Required action 1
Answer these from the Ruby Quiz summary on porting a library, one line each:
(a) Which Perl module did the writer choose to port?
(b) Who wrote the original module?
(c) The writer guessed a full line was certain after either of two events. What were they?
Required action 2
Extend the Ruby Quiz summary on porting a library, starting right after its final line.

Source text
--- START ---

[SUMMARY] Port a Library (#64)

Discussion in 'Ruby' started by Ruby Quiz, Feb 2, 2006.

  1. Ruby Quiz

    Ruby Quiz Guest

    The great element of porting a library is that you get examine another
    programmer's ideas. If you're lucky, that may teach you a new trick or two.
    I'll use my experience as an example.

    Using Buffers

    When I decided to port File::ReadBackwards, the first question I asked myself
    was, how do you read a file backwards? I decided that you would need to put the
    read head at the end of the file, then work it backwards bit by bit. You can't
    return a line until you have the whole thing, so I knew I would need to buffer
    the reads. I guessed I would be sure I had a line when I had seen two line
    endings (whatever is between them is a line) or run into the beginning of the
    file (no more data). That actually turns out to be the rough process, but,
    luckily for me, Uri Guttman is smarter than me and reading Uri's code taught me
    a couple of tricks.

    Here's a simplified version of my port, showing only the interesting methods:

    # Based on Perl's File::ReadBackwards module, by Uri Guttman.

--- END ---

Source data
--- START ---

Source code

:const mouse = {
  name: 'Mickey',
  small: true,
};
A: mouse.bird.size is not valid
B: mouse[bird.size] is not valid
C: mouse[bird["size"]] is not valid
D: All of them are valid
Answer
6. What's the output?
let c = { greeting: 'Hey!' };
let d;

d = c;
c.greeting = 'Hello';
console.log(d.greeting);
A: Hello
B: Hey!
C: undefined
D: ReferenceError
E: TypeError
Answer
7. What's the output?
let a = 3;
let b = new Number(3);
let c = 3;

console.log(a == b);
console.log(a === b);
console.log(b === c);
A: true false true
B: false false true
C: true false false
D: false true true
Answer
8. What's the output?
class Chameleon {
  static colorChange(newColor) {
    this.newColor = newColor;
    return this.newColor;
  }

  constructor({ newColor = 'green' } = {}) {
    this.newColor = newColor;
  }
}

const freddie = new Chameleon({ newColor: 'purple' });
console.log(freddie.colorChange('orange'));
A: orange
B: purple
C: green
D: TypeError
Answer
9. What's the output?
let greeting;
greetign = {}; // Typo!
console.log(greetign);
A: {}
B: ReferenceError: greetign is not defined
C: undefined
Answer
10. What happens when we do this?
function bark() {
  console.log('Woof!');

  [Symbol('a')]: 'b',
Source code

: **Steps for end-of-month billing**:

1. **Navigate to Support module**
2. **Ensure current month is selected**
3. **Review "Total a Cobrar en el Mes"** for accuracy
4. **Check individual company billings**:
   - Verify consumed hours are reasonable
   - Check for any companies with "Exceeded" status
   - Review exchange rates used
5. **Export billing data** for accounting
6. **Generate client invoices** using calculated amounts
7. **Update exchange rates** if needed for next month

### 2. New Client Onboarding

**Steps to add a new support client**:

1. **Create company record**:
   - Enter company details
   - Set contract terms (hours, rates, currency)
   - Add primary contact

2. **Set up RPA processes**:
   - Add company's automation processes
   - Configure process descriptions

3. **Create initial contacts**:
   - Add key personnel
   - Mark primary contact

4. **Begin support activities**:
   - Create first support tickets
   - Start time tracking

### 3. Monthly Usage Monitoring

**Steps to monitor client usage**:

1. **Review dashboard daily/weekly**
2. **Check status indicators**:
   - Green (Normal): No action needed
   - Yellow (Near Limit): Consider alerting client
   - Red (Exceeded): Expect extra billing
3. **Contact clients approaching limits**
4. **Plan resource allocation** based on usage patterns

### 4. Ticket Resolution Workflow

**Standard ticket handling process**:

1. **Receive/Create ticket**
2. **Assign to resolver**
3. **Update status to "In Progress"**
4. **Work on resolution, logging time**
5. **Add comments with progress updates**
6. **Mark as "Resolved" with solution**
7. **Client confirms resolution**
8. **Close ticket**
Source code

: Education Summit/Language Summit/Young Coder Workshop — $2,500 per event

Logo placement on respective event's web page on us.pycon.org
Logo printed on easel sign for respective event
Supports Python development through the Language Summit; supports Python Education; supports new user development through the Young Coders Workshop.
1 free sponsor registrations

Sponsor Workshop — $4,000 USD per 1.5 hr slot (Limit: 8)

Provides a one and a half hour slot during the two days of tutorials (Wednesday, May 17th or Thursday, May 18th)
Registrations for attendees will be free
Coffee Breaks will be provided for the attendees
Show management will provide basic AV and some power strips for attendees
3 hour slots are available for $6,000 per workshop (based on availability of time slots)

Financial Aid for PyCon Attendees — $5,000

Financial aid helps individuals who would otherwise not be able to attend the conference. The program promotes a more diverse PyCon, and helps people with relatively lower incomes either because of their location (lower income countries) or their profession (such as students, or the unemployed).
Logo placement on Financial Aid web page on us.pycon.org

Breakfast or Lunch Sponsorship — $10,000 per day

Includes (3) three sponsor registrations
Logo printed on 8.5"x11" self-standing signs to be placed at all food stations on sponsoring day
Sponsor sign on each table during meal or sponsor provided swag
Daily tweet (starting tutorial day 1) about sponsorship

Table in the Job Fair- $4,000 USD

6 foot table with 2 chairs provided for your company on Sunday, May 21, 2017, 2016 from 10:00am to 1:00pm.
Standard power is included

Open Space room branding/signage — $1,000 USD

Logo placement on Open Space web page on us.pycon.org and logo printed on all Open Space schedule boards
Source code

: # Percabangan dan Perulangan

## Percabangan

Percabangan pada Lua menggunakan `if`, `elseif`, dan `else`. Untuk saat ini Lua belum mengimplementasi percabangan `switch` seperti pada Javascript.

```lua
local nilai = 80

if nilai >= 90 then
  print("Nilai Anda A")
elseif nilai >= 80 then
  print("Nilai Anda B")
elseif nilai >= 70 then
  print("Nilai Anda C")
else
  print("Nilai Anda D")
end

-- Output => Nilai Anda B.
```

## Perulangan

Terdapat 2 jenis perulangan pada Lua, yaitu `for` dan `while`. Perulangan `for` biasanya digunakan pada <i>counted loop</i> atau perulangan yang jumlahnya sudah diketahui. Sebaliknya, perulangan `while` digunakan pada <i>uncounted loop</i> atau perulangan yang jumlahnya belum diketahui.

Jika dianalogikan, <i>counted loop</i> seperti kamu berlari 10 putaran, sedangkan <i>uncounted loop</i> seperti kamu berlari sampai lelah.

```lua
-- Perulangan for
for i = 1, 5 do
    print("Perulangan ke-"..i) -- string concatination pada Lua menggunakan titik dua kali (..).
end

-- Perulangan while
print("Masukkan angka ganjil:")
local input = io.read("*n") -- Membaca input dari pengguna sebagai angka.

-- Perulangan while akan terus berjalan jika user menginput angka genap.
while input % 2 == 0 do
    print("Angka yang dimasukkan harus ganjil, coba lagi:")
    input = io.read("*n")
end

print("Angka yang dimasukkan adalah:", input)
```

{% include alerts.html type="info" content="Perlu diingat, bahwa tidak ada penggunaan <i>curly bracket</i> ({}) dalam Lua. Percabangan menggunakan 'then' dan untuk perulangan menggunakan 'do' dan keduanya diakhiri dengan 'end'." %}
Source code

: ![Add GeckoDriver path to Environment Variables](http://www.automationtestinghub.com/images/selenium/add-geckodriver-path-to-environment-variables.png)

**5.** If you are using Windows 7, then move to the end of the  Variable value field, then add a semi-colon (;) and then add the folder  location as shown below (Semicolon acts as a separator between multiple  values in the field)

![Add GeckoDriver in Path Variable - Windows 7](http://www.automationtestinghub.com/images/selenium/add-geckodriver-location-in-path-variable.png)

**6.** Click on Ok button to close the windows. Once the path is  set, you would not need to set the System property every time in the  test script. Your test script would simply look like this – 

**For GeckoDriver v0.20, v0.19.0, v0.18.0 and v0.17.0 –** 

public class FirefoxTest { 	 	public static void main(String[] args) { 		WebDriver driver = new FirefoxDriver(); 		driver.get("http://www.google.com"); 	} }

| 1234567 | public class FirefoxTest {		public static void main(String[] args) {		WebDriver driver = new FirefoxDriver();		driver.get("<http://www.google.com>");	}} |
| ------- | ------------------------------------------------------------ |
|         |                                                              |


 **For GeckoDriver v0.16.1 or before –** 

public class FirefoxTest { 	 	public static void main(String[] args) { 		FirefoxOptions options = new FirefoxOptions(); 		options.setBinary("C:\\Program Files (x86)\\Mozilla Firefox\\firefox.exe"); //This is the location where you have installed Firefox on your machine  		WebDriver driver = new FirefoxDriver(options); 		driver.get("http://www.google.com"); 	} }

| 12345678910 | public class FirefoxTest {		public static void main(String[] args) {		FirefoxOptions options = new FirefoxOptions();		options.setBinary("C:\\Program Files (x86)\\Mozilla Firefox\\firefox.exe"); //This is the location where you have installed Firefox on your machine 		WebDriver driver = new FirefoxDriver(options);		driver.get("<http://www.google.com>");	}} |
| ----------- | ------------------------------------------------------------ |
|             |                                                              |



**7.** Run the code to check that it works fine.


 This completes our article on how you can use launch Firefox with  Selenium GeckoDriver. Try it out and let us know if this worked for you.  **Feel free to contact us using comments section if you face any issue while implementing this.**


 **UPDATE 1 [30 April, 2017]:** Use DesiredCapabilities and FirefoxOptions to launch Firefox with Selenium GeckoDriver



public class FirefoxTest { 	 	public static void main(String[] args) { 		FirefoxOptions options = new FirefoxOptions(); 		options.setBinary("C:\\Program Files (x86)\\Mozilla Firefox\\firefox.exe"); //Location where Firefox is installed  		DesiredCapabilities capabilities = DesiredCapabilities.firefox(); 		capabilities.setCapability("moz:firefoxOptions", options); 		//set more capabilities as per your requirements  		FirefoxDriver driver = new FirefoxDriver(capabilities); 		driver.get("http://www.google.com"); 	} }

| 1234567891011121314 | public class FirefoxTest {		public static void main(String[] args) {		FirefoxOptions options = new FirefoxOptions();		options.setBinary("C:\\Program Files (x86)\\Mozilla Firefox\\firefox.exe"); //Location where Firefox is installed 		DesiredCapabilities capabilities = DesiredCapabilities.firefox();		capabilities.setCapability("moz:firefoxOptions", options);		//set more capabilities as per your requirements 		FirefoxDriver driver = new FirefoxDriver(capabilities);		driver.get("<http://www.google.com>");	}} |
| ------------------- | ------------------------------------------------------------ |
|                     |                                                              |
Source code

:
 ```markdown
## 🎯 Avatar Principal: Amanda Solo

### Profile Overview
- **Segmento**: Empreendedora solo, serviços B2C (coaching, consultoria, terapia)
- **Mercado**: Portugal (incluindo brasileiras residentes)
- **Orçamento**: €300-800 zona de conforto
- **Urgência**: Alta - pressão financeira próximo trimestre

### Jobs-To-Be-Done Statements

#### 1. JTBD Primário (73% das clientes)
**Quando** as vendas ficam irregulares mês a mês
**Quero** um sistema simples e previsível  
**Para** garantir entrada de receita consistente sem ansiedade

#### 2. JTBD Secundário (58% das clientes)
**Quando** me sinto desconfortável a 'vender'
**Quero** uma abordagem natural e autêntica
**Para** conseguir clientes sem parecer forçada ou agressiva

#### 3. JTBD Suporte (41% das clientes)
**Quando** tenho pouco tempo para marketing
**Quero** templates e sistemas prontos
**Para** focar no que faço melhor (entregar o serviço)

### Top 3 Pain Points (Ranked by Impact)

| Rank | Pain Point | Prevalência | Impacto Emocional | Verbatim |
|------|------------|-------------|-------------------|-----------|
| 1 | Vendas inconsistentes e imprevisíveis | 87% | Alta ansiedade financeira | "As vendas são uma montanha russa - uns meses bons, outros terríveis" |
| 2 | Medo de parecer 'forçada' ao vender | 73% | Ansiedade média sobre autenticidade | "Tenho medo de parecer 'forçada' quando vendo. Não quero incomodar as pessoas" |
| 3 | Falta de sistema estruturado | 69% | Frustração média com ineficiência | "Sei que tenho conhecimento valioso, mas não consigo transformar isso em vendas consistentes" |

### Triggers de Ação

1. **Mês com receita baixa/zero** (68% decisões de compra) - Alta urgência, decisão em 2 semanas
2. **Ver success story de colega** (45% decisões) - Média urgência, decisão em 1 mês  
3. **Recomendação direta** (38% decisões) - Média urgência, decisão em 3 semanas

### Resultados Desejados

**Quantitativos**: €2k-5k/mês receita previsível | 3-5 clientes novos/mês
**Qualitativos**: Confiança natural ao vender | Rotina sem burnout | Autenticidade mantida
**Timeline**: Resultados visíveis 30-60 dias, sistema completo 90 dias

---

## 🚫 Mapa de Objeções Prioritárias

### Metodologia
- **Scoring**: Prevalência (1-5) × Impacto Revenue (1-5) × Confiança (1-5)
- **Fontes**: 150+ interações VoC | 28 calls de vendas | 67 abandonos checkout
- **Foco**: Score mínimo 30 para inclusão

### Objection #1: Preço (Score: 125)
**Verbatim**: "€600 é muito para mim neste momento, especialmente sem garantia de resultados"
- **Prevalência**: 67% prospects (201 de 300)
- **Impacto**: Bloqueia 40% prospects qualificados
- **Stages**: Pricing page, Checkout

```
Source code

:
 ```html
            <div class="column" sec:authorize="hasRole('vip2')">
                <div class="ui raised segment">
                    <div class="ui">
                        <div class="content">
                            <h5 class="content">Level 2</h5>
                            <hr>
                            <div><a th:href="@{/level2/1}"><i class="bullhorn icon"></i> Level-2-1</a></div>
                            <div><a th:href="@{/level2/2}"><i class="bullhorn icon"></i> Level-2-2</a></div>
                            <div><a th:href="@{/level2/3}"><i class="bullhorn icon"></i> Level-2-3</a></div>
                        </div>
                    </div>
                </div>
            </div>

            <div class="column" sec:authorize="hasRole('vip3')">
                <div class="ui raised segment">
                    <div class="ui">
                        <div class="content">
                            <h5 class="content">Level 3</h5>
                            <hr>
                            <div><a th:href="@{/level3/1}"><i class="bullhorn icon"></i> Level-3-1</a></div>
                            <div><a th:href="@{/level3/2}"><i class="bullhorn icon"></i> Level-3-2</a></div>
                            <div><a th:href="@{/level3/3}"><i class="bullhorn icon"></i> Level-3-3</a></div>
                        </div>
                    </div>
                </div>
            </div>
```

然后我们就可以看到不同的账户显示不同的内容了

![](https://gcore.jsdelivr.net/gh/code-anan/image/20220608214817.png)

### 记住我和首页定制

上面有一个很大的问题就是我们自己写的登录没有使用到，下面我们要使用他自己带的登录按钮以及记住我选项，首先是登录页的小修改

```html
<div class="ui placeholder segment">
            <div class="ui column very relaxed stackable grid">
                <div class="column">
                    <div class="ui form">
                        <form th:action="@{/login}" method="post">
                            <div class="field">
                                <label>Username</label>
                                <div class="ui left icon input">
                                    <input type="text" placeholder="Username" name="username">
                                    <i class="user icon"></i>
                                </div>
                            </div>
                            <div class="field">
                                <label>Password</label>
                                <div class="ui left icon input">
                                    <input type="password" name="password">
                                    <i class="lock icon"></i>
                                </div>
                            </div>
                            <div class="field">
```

--- END ---

Answer box 1
(a) File::ReadBackwards
(b) Uri Guttman
(c) Seeing two line endings, or running into the beginning of the file

Answer box 2
    class Elif
    MAX_READ_SIZE = 1 << 10 # 1024

    def initialize( *args )
    @file = File.new(*args)
    @file.seek(0, IO::SEEK_END)

    @current_pos = @file.pos

    @read_size = @file.pos % MAX_READ_SIZE
    @read_size = MAX_READ_SIZE if @read_size.zero?

    @line_buffer = Array.new
    end

    def gets( sep_string = $/ )
    return @line_buffer.pop if @line_buffer.size > 2 or @current_pos.zero?

    @current_pos -= @read_size
    @file.seek(@current_pos, IO::SEEK_SET)

    @line_buffer[0] = "#{@file.read(@read_size)}#{@line_buffer[0]}"
    @read_size = MAX_READ_SIZE # Set a size for the next read.

    @line_buffer[0] =
    @line_buffer[0].scan(/.*?#{Regexp.escape(sep_string)}|.+/)
    @line_buffer.flatten!

    gets(sep_string)
    end
    end

    You can see the first trick Uri taught me in initialize(). Working the pointer
    backwards can be messy. You have to keep track of where you are, shift the read
    pointer back, read some, but always make sure you have that many bytes left.
    There's an easier way.

    If you pick some number of bytes you are going to read, you can consider the
    file to be in chunks that size. For example, if we are going to read ten bytes
    at a time and have a twenty-four byte file, we can deal with it in chunks of
    ten, ten, and four. The only odd chunk size is at the end, where we start, so
    we can deal with that immediately and then all future reads can be whatever
    chunk size we selected.

    That's what initialize() is doing: Open the file, jump to the end, and set that
    initial read size to handle the dangling partial chunk.

    Now we can tackle gets() and I'll tell you about the other lesson Uri taught me.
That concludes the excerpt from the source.